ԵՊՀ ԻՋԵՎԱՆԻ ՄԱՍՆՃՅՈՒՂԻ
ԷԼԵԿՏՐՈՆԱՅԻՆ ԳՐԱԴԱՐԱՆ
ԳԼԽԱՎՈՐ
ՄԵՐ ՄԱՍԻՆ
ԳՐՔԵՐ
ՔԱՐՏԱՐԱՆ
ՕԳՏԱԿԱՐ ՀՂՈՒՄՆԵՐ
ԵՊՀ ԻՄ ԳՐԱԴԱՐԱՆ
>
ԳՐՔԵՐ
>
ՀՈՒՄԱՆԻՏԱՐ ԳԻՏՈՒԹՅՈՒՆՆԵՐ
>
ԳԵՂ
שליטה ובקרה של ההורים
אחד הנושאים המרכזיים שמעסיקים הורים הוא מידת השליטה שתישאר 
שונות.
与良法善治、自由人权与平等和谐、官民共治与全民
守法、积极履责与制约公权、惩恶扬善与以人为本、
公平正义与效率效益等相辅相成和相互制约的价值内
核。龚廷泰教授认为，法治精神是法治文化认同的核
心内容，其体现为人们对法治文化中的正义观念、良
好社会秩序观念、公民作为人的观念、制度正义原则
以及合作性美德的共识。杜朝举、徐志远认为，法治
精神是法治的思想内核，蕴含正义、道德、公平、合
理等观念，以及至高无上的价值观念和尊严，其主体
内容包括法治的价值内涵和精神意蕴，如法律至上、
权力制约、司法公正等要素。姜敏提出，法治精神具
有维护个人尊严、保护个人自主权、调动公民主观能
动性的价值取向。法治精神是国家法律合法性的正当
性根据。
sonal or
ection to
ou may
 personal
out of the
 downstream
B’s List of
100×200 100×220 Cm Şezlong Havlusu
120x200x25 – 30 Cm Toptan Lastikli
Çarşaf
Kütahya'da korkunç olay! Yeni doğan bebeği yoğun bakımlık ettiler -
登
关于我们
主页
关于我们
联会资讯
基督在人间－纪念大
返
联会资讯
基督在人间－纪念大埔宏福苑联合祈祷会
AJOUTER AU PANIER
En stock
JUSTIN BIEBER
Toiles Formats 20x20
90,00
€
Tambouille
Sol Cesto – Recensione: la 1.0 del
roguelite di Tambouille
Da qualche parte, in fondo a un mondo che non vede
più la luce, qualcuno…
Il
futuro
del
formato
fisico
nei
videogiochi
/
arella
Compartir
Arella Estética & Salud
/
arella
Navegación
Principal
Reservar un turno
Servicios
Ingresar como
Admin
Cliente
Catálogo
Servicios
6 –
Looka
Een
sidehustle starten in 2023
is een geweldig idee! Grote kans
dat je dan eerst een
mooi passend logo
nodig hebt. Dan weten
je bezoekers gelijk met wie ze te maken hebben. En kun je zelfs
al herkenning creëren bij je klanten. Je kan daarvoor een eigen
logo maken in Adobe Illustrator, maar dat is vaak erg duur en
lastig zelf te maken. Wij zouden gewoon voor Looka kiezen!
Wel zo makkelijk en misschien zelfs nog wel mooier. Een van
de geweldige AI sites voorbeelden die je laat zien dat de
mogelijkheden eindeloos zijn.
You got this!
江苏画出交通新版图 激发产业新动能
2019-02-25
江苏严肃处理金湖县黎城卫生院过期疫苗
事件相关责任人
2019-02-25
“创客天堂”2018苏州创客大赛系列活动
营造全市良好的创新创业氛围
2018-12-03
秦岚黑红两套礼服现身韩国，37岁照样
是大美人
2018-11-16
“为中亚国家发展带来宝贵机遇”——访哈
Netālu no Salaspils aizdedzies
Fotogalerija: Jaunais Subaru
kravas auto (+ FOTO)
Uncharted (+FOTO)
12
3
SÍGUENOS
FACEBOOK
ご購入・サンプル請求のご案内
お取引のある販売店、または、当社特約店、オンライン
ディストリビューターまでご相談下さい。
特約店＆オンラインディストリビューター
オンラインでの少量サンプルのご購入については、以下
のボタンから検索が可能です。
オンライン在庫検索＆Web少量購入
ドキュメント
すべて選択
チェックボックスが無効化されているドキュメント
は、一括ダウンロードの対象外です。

::::

:: Exercise ::
Give again, word for word, the records from their first line to the one with "lastig zelf te", and leave out all else.

:: Answer space ::
ԵՊՀ ԻՋԵՎԱՆԻ ՄԱՍՆՃՅՈՒՂԻ
ԷԼԵԿՏՐՈՆԱՅԻՆ ԳՐԱԴԱՐԱՆ
ԳԼԽԱՎՈՐ
ՄԵՐ ՄԱՍԻՆ
ԳՐՔԵՐ
ՔԱՐՏԱՐԱՆ
ՕԳՏԱԿԱՐ ՀՂՈՒՄՆԵՐ
ԵՊՀ ԻՄ ԳՐԱԴԱՐԱՆ
>
ԳՐՔԵՐ
>
ՀՈՒՄԱՆԻՏԱՐ ԳԻՏՈՒԹՅՈՒՆՆԵՐ
>
ԳԵՂ
שליטה ובקרה של ההורים
אחד הנושאים המרכזיים שמעסיקים הורים הוא מידת השליטה שתישאר 
שונות.
与良法善治、自由人权与平等和谐、官民共治与全民
守法、积极履责与制约公权、惩恶扬善与以人为本、
公平正义与效率效益等相辅相成和相互制约的价值内
核。龚廷泰教授认为，法治精神是法治文化认同的核
心内容，其体现为人们对法治文化中的正义观念、良
好社会秩序观念、公民作为人的观念、制度正义原则
以及合作性美德的共识。杜朝举、徐志远认为，法治
精神是法治的思想内核，蕴含正义、道德、公平、合
理等观念，以及至高无上的价值观念和尊严，其主体
内容包括法治的价值内涵和精神意蕴，如法律至上、
权力制约、司法公正等要素。姜敏提出，法治精神具
有维护个人尊严、保护个人自主权、调动公民主观能
动性的价值取向。法治精神是国家法律合法性的正当
性根据。
sonal or
ection to
ou may
 personal
out of the
 downstream
B’s List of
100×200 100×220 Cm Şezlong Havlusu
120x200x25 – 30 Cm Toptan Lastikli
Çarşaf
Kütahya'da korkunç olay! Yeni doğan bebeği yoğun bakımlık ettiler -
登
关于我们
主页
关于我们
联会资讯
基督在人间－纪念大
返
联会资讯
基督在人间－纪念大埔宏福苑联合祈祷会
AJOUTER AU PANIER
En stock
JUSTIN BIEBER
Toiles Formats 20x20
90,00
€
Tambouille
Sol Cesto – Recensione: la 1.0 del
roguelite di Tambouille
Da qualche parte, in fondo a un mondo che non vede
più la luce, qualcuno…
Il
futuro
del
formato
fisico
nei
videogiochi
/
arella
Compartir
Arella Estética & Salud
/
arella
Navegación
Principal
Reservar un turno
Servicios
Ingresar como
Admin
Cliente
Catálogo
Servicios
6 –
Looka
Een
sidehustle starten in 2023
is een geweldig idee! Grote kans
dat je dan eerst een
mooi passend logo
nodig hebt. Dan weten
je bezoekers gelijk met wie ze te maken hebben. En kun je zelfs
al herkenning creëren bij je klanten. Je kan daarvoor een eigen
logo maken in Adobe Illustrator, maar dat is vaak erg duur en
lastig zelf te maken. Wij zouden gewoon voor Looka kiezen!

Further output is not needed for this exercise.